▶ **Tasks and exercises**
a – According to the book review, about how much of the earth's surface does the Pacific Ocean cover?
b – From the book review, copy out word for word the stretch from "In addition, Tisdale" through "tail that wags.".

Book Review By Donald Rapp [ see for the post on Donald’s book – The Climate Debate]


Bob Tisdale has produced an extraordinary new book:

 Who Turned on the Heat? – The Unsuspected Global Warming Culprit, El Niño-Southern OscillationThe Unsuspected Global Warming Culprit, El Niño-Southern Oscillation is now on sale in pdf form for US$8.00 – Please click here to buy a copy.

This book is also subtitled “Everything you wanted to know about El Niño and La Niña” and that is quite accurate.

I didn’t realize how little I understood El Niño and La Niña phenomena until I read Bob Tisdale’s book. I learned a great deal from this book, which provides the reader with thorough but easily understandable explanations of El Niño and La Niña phenomena enhanced by many wonderful cartoon-like illustrations. The book provides lucid descriptions of the various indices used to characterize El Niño and La Niña phenomena. It also provides a wealth of graphical data on El Niño and La Niña occurrences. While the book deals predominantly with the last thirty years, it also deals with the entire 20th century.

Perhaps the three most important facts that I had not previously fully appreciated were:

(1) While incident sunlight can penetrate several to many meters into oceans, incident IR penetrates only up to a few mm.

(2) After an El Niño (particularly a strong one) a pool of warm surface water stretches across the Pacific that continues to warm the atmosphere even after El Niño conditions have subsided. (This seems to have been particularly important for the great 1998 El Niño).

(3) A La Niña is not the opposite of an El Niño, but rather is an amplified version of normal conditions in the Pacific Ocean.

In addition, Tisdale emphasizes the enormity of the Pacific Ocean (about 1/3 of the earth’s surface) and he also emphasizes the worldwide climatic effects of El Niños.

Tisdale uses Fact (1) to argue his view that the atmosphere, even if heated by greenhouse gases, does not warm oceans; rather sunlight warms oceans. On the contrary, he argues that warm ocean surface waters heat the atmosphere. So, he disagrees with climate modelers as to which is the dog and which is the tail that wags.

▶ **Dataset excerpts**
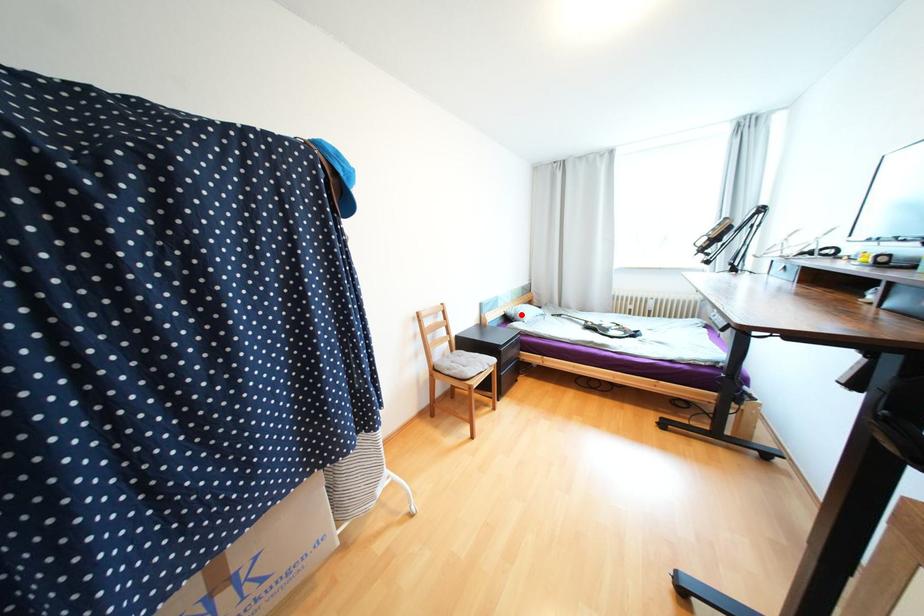
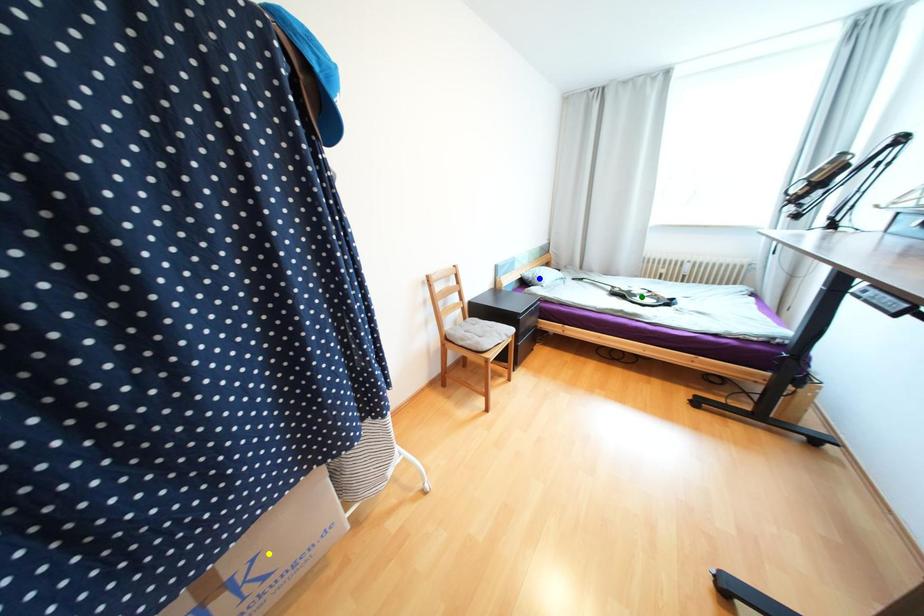
Question: I am providing you with two images of the same scene from different viewpoints. A red point is marked on the first image. You are given multiple points on the second image. Can you choose the point in image 2 that corresponds to the point in image 1?

Choices:
 (A) green point
 (B) blue point
 (C) yellow point

Answer: (B)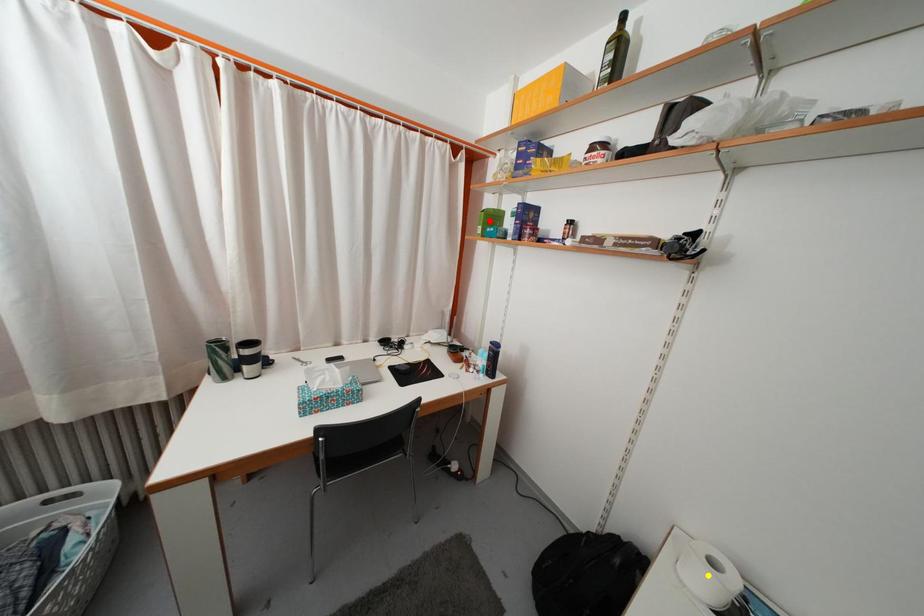
Order these from nearest to farthest:
yellow point, orange point, red point

yellow point < orange point < red point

▶ **Task results**
a – About one third of the earth's surface.

b –
In addition, Tisdale emphasizes the enormity of the Pacific Ocean (about 1/3 of the earth’s surface) and he also emphasizes the worldwide climatic effects of El Niños.

Tisdale uses Fact (1) to argue his view that the atmosphere, even if heated by greenhouse gases, does not warm oceans; rather sunlight warms oceans. On the contrary, he argues that warm ocean surface waters heat the atmosphere. So, he disagrees with climate modelers as to which is the dog and which is the tail that wags.